L'agriculture basée sur l'élevage constitue traditionnellement l'épine dorsale de l'économie et de la société mongoles. Cependant, le mode de vie nomade du pays est menacé par les changements de température et les conditions météorologiques, ainsi que par la négligence et la mauvaise gestion.
Le changement climatique est l’un des principaux responsables, et la Mongolie souffre déjà plus que la plupart des régions du monde. Les températures moyennes ont augmenté de 2 degrés Celsius (3,6 degrés Fahrenheit) entre 1940 et 2015, tandis que les précipitations ont diminué, entraînant des sécheresses chroniques et des impacts secondaires tels que des tempêtes de poussière, selon un rapport de 2021 de la Banque mondiale et de la Banque asiatique de développement.

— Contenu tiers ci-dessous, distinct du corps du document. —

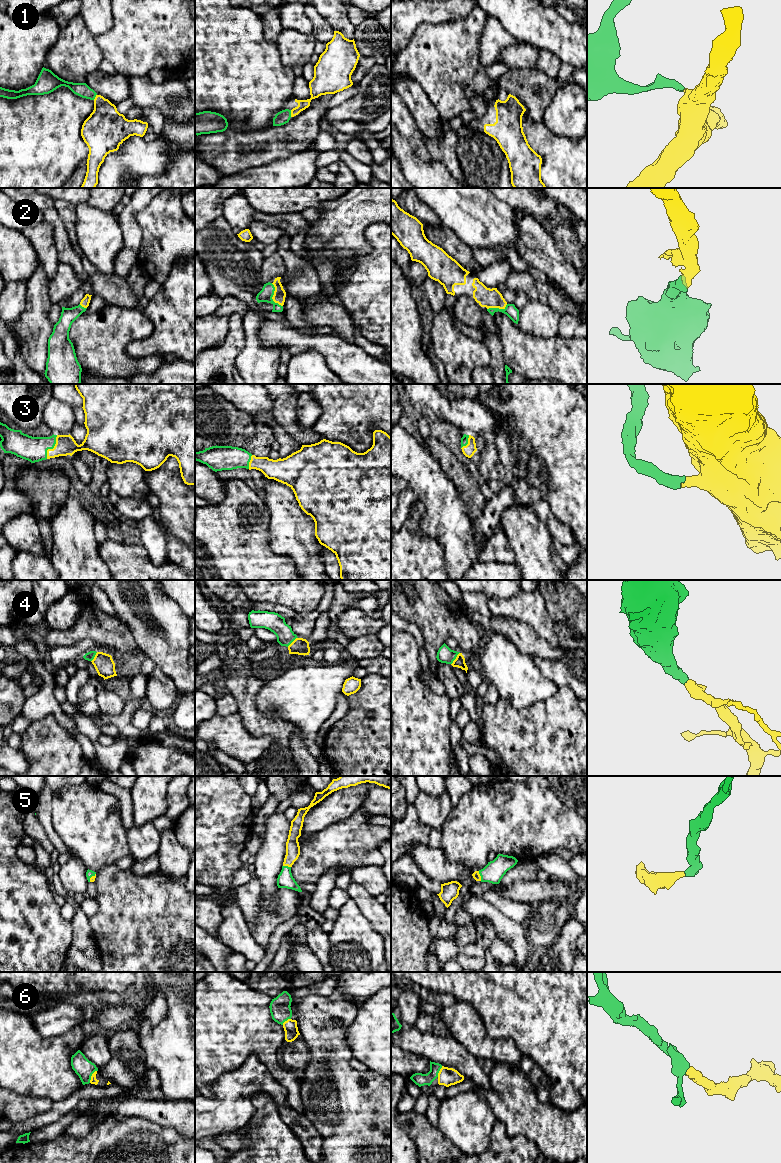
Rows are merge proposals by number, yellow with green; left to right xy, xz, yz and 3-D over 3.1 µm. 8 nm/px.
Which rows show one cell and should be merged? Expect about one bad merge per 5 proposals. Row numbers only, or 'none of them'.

Cela met sous pression l’écosystème unique du pays.
« Ici, dans la steppe d'Asie centrale, l'ancienne demeure de Gengis Khan et de sa horde mongole, les nomades sont élevés dans la dure », écrivait le Washington Post en 2018. « Pourtant, leur ancien mode de vie est menacé comme jamais auparavant. Le changement climatique mondial, combiné à une mauvaise gestion de l’environnement local, à la négligence des gouvernements et à l’attrait du monde moderne, a créé un cocktail toxique.
« La culture nomade est l'essence même de ce que signifie être un Mongol, mais c'est un pays dans une transition dramatique et soudaine : d'un État à parti unique et d'une économie dirigée de style soviétique à une démocratie chaotique et une économie de marché libre, et d’une culture entièrement nomade à un mode de vie moderne et urbain.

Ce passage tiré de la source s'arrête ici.